Extracto da Homilia da Vigília Pascal

Cristo está vivo no meio de nós. Alegremo-nos e cantemos aleluia, nesta Vigília Pascal, mãe de todas as vigílias e o centro de todo o nosso ano litúrgico.

Toda a caminhada quaresmal nos orientou para esta Vigília; desta mesma Vigília parte um especial dinamismo de vida nova em Cristo ressuscitado que repercute não só na oitava da Páscoa , que vamos viver como sendo um  domingo continuado, mas também na cinquentena pascal que culmina no Pentecostes, com a descida do Espírito Santo sobre toda a Igreja.

 

 

A surpresa das mulheres que encontraram o sepulcro vazio e o percurso interior que, a seguir, fizeram para concluir que Ele ressuscitou tem de ser também a nossa surpresa e o nosso percurso espiritual, neste tempo de Páscoa.

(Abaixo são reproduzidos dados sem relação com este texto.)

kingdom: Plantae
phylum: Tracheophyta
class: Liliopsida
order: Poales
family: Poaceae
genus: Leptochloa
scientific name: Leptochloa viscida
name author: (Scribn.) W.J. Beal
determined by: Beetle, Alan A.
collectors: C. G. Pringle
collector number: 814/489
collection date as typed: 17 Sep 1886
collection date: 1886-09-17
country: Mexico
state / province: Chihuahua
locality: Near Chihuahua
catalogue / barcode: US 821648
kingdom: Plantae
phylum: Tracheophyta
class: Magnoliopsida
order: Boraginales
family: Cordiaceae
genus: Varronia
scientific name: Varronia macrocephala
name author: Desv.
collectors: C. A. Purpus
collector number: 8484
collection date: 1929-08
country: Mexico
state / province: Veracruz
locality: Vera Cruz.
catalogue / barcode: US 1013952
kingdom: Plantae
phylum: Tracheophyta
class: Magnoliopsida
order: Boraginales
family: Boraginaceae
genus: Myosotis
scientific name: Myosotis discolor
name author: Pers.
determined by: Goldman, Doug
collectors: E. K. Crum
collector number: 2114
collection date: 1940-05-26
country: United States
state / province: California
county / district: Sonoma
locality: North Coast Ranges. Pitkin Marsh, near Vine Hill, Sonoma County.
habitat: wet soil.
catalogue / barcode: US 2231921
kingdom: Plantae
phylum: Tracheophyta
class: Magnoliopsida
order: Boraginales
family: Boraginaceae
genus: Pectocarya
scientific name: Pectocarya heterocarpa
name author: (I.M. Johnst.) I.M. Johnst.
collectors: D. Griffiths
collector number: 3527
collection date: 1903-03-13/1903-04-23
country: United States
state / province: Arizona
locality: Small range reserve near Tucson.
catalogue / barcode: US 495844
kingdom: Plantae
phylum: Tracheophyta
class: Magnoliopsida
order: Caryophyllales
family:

Esta surpresa tem de aparecer clara nas nossas vidas para surpreender o próprio mundo, que precisa de novas rezões de esperança. E Jesus Ressuscitado é a grande esperança para a Igreja e para o mundo. Nós somos convidados por Ele a deixarmos que na nossa vida pessoal e na vida das nossas comunidades transpareça de verdade este grande acontecimento da Sua Ressurreição. Agradecemos a Deus o dom do novo Papa que acaba de ser eleito. Ele vem com vontade de ajudar a Igreja a ser cada vez mais transparente à novidade de Cristo Vivo. Ele próprio já deu muitos sinais de que a nota dominante da sua vida pessoal é deixar que a novidade de Cristo se manifeste. Vai continuar a pedi-lo certamente a todas as instâncias da Igreja, desde a Cúria Romana, às Conferências Episcopais, aos bispos, aos padres, aos diáconos aos de especial consagração. Vai certamente  pedi-lo a todas as estruturas da Igreja cuja razão de ser é viver de Jesus Ressuscitado e apresentá-lo de tal modo que o mundo creia.

Santa Páscoa para todos vós e vossas famílias.